ANSI Common Lisp. Why I get an other answer in the last case?
(list 1 2 3 nil) ; (1 2 3 nil)
(funcall (function list) 1 2 3 nil) ; (1 2 3 nil)
(apply (function list) '(1 2 3 nil)) ; (1 2 3 nil)
(apply (function list) 1 2 3 nil) ; (1 2 3)
APPLY expects as arguments:
The function will basically be called with the result of (list* 0-arg ... n-arg argument-list)
Note that (list* '(1 2 3)) evaluates to just (1 2 3).
The arguments are called spreadable argument list in Common Lisp.
CL-USER 60 > (apply (function list) 1 2 3 nil)
(1 2 3)
CL-USER 61 > (apply (function list) (list* 1 2 3 nil))
(1 2 3)
CL-USER 62 > (apply (function list) (list* '(1 2 3)))
(1 2 3)
APPLY uses such a spreadable argument list by design. For example (... 1 2 3 '(4 5)). With FUNCALL you have to write the arguments as usual: (... 1 2 3 4 5).

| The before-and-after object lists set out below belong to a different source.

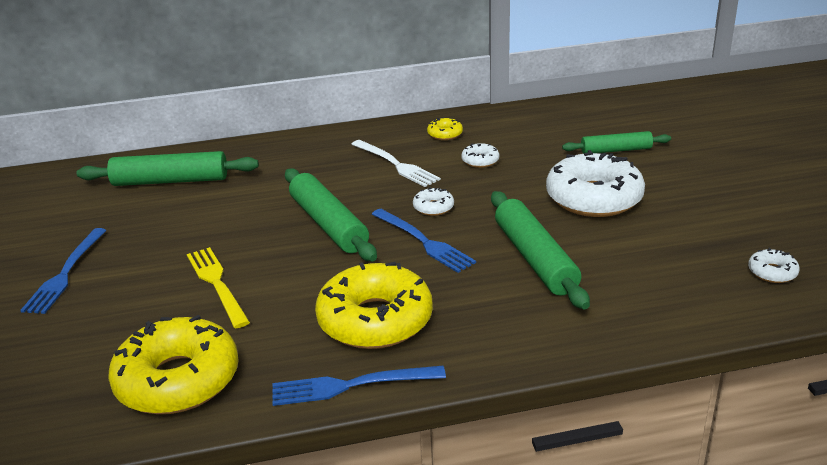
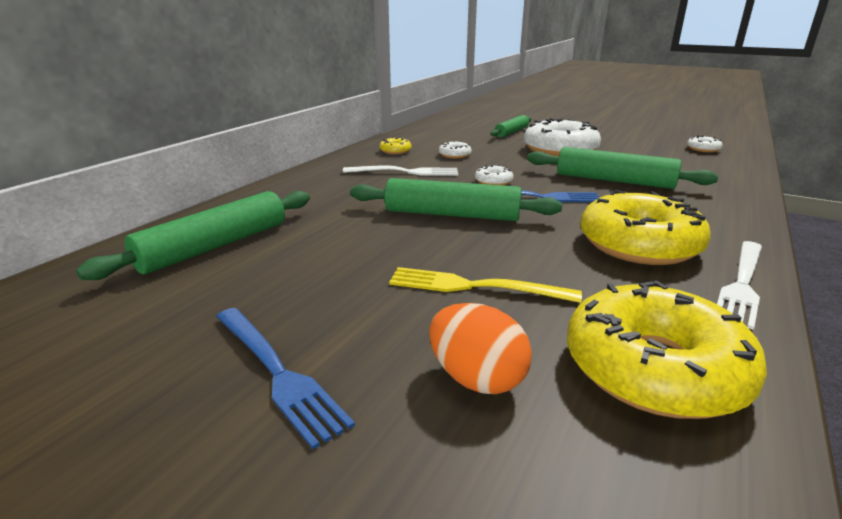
camera: 50 degrees left, 5 degrees down
blue fork [272,366,446,406] -> white fork [717,241,762,330]
none -> orange egg [429,303,532,394]

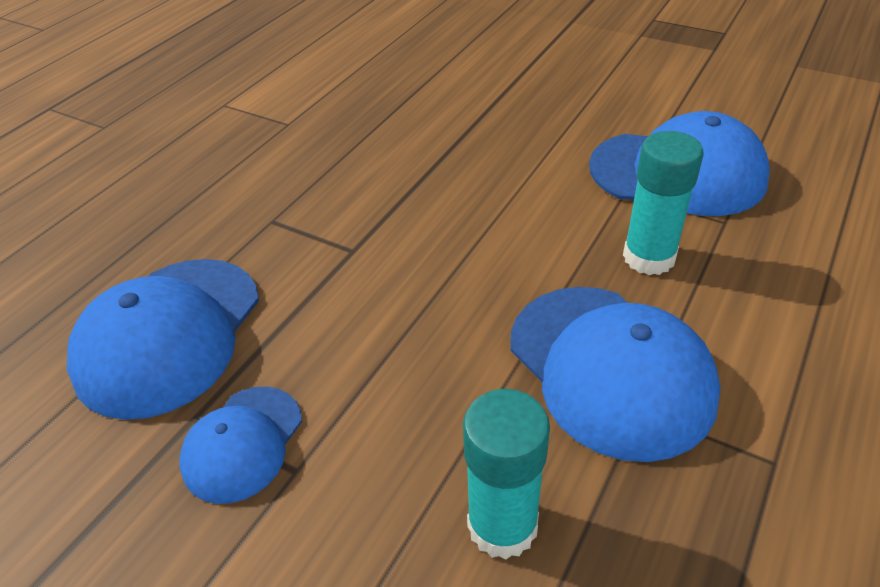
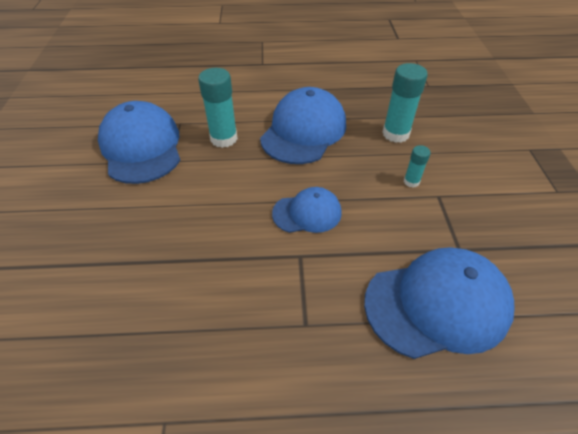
camera: 125 degrees left, 5 degrees up
blue cap [180,387,302,504] -> blue cap moved to [272,187,342,233]
none -> turquoise glue stick [404,145,431,188]

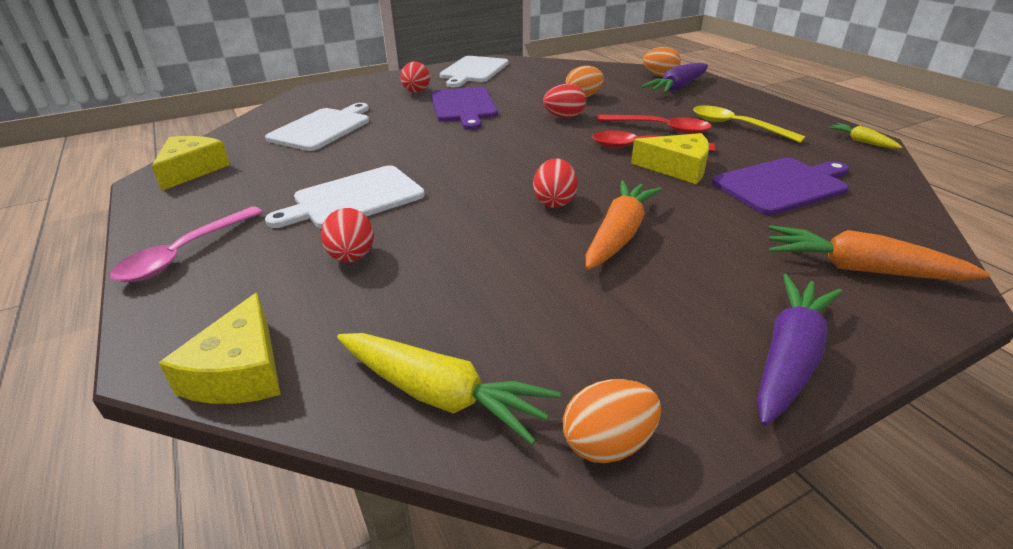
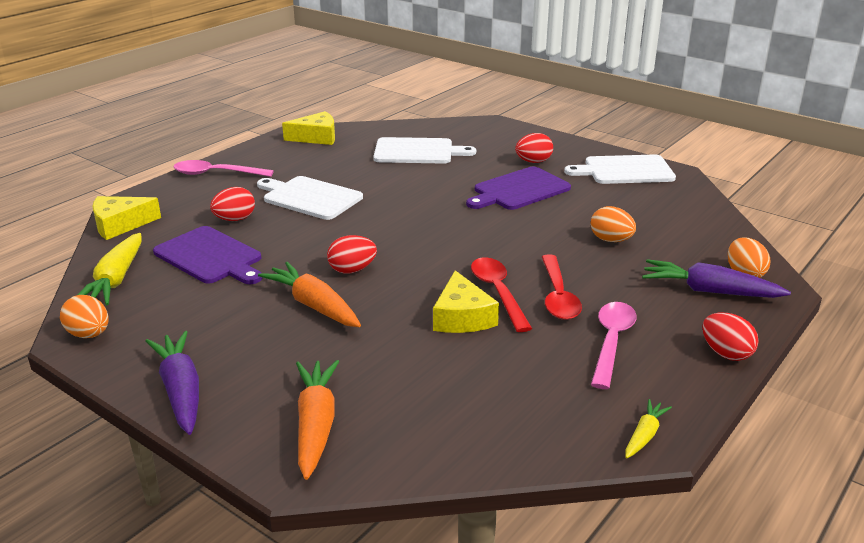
camera: 65 degrees right, 5 degrees down
red egg [543,84,586,118] -> red egg moved to [702,313,759,361]
orange carrot [586,181,662,270] -> orange carrot turned 135 degrees counterclockwise [258,262,361,327]
yellow spoon [693,105,806,143] -> pink spoon [591,302,636,389]
purple cutting board [712,158,849,215] -> purple cutting board moved to [153,226,262,284]
purple carrot [757,274,842,426] -> purple carrot turned 120 degrees counterclockwise [146,331,199,435]

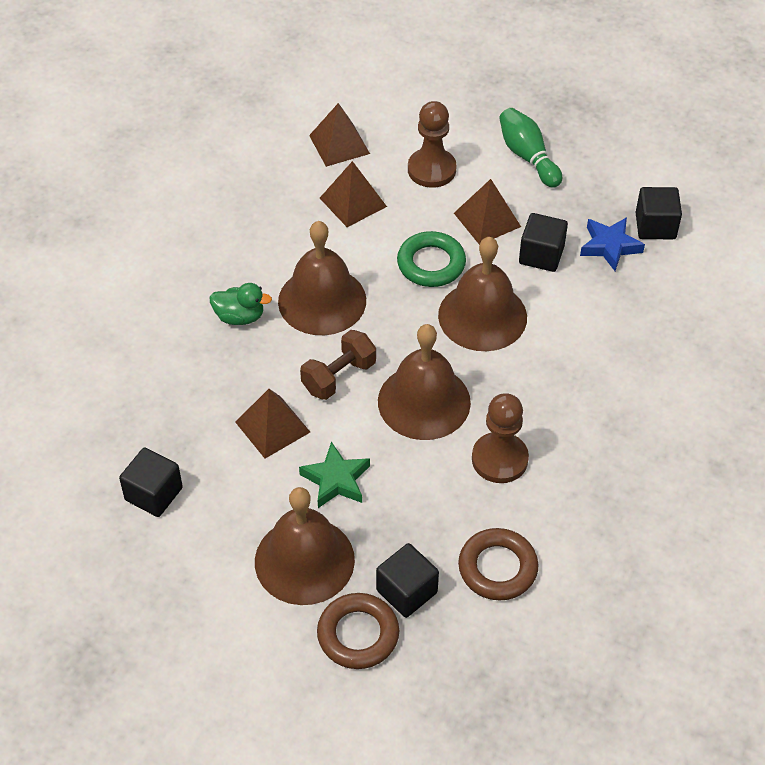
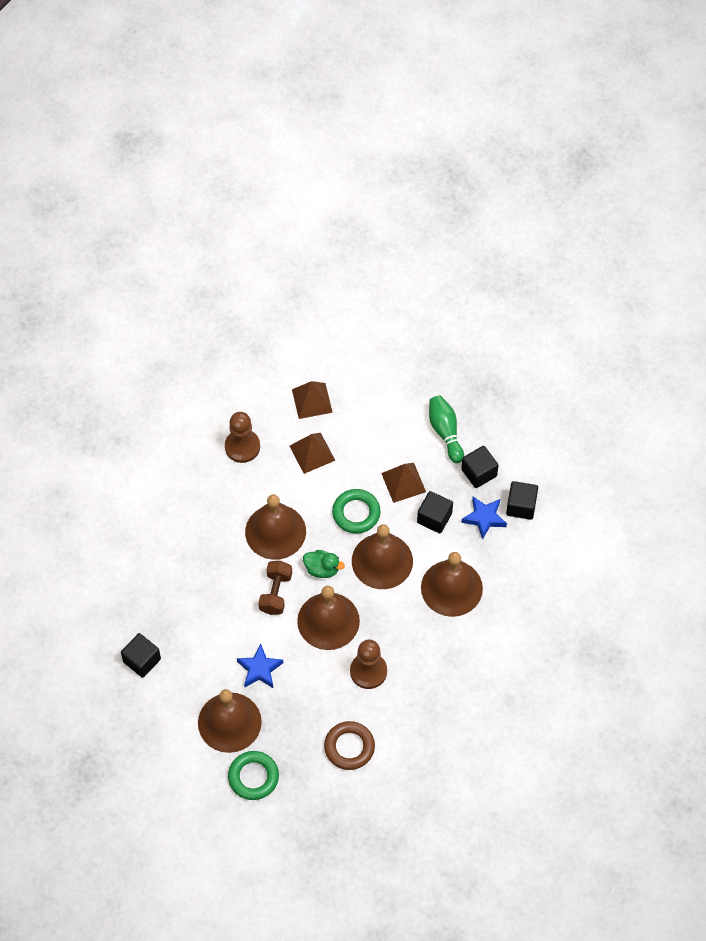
camera: 10 degrees right, 10 degrees up
green duck [210,283,272,325] -> green duck moved to [303,550,345,578]
brown pyramid [235,389,310,458] -> none
green star [299,442,370,508] -> blue star [237,644,283,688]
brown dumbbell [300,330,376,400] -> brown dumbbell turned 45 degrees counterclockwise [258,561,292,615]
brown ring [317,593,399,669] -> green ring [228,751,279,800]
black cube [376,543,439,618] -> black cube moved to [461,446,499,488]
brown pawn [408,101,456,188] -> brown pawn moved to [225,412,260,463]
none -> brown bell [421,552,483,617]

APPLY has a single purpose in Common Lisp: it allows functions to be called with computed argument lists. To make that a bit more convenient, this idea of the spreadable argument list has been used. It works the same for example in Emacs Lisp.
Imagine that you have a list of arguments and you want to add two arguments in front.
CL-USER 64 > (apply '+ args)
60
CL-USER 65 > (apply '+ 1 2 args)
63
CL-USER 66 > (apply '+ (append (list 1 2) args))
63